Bash - Variable with spaces and quotes passed to function - help!

[ak888]

I have a generic script that builds up the parameters to call rsync. I am trying to add an optional set of parameters and pass this into a function that generates and executes the rsync command. The extra parameters I want to pass is --rsh="ssh -p 2000".

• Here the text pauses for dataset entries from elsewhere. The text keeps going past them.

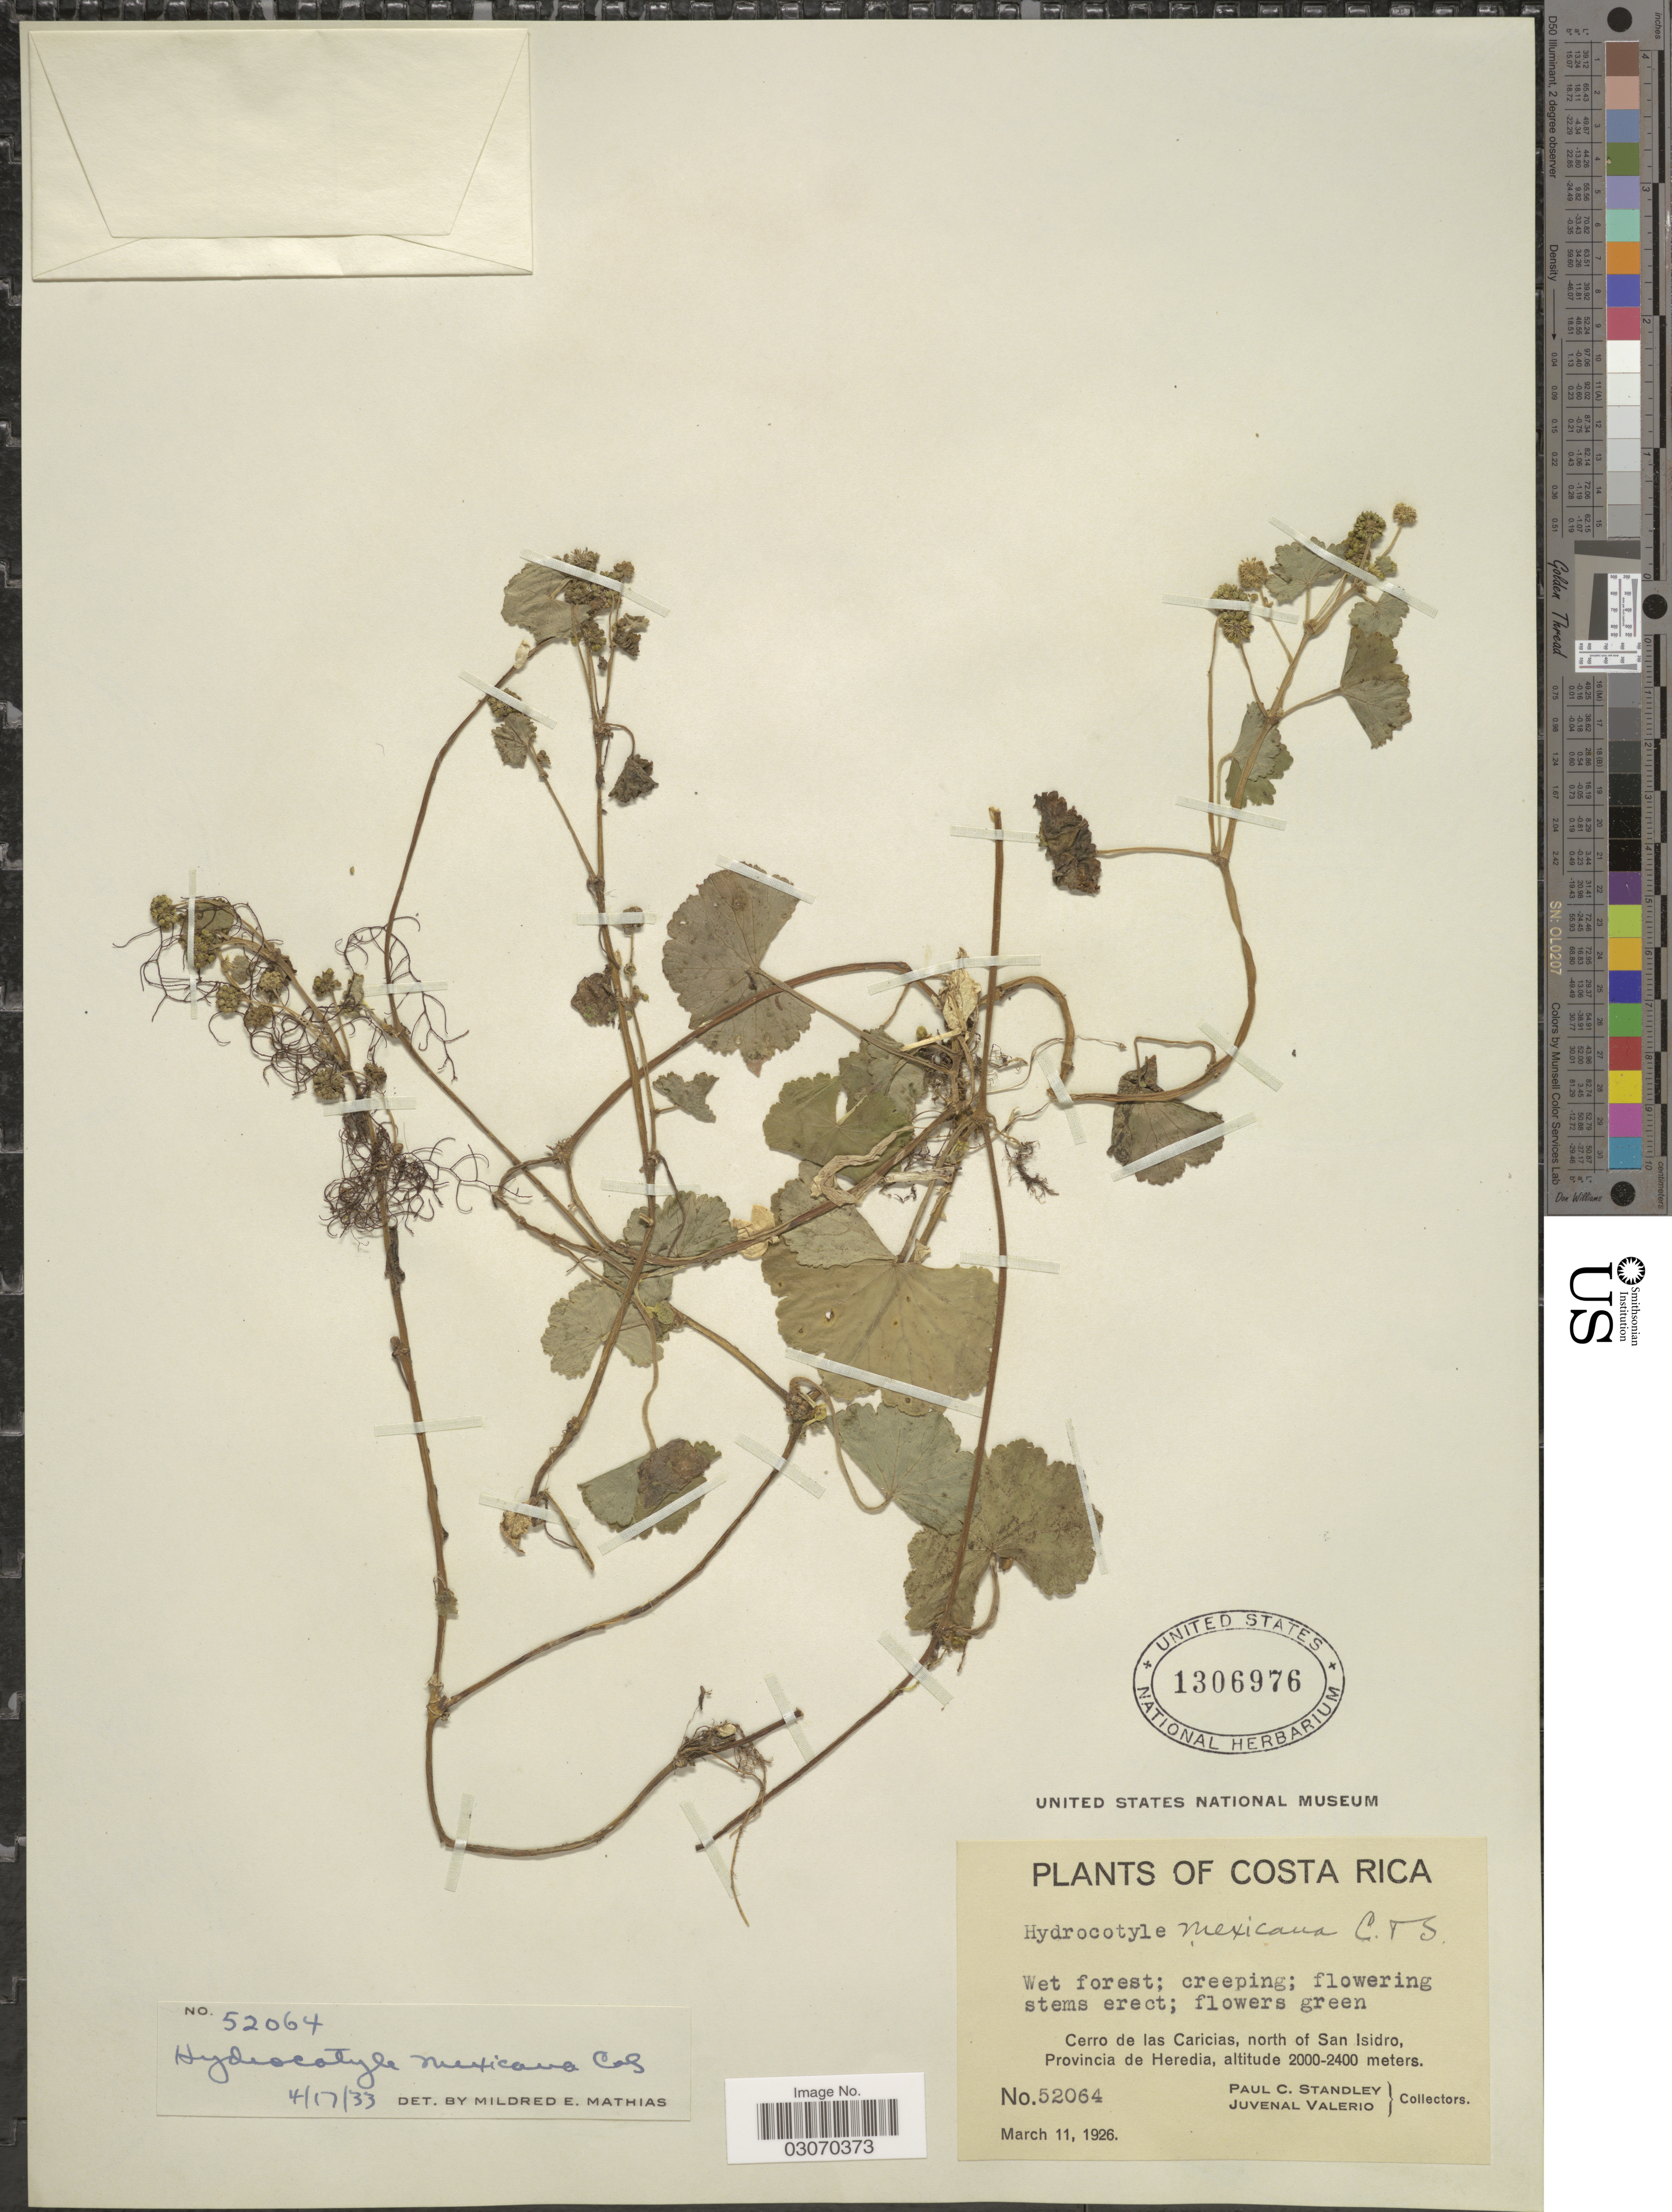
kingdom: Plantae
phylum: Tracheophyta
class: Magnoliopsida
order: Apiales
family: Araliaceae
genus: Hydrocotyle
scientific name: Hydrocotyle mexicana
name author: Schltdl. & Cham.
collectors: P. C. Standley & J. Valerio R.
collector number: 52064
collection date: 1926-03-11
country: Costa Rica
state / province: Heredia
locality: Cerro de las Caricias, north of San Isidro.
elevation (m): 2000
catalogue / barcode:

So in my caller I have something along the lines of
EXTRAPARAM="--rsh=\'ssh -p 2000'"

Then I call the function
testFunc $PARAM

Running this shows (below) and seems to drop the arguments when it see the space.
++ ARG='-n --rsh=\'\''ssh'

If I call testFunc "$PARAM" to keep the whole variable contents I get
++ ARG='-n --rsh=\'\''ssh -p 2020\'\'''


As a test (not the real scripts) I wrote up the following to try various scenarios. Any one point me to the solution (if any?!)

set -x

testFunc() {

local ARG1=$1
ARG="-n"
ARG="$ARG $ARG1"

rsync $ARG
}
PARAM="--rsh=\'ssh -p 2000\'"

testFunc $PARAM
testFunc "$PARAM"

[atreyu]

How about a combination of escaping the double-quotes, and evaling it?, e.g.:

Code:

#!/bin/bash

testFunc() {
  opts="--rsh=\"ssh -p 22\""
}

testFunc

eval rsync $opts -av foo.txt remote_host:/tmp/

[ak888]

Think that works actually!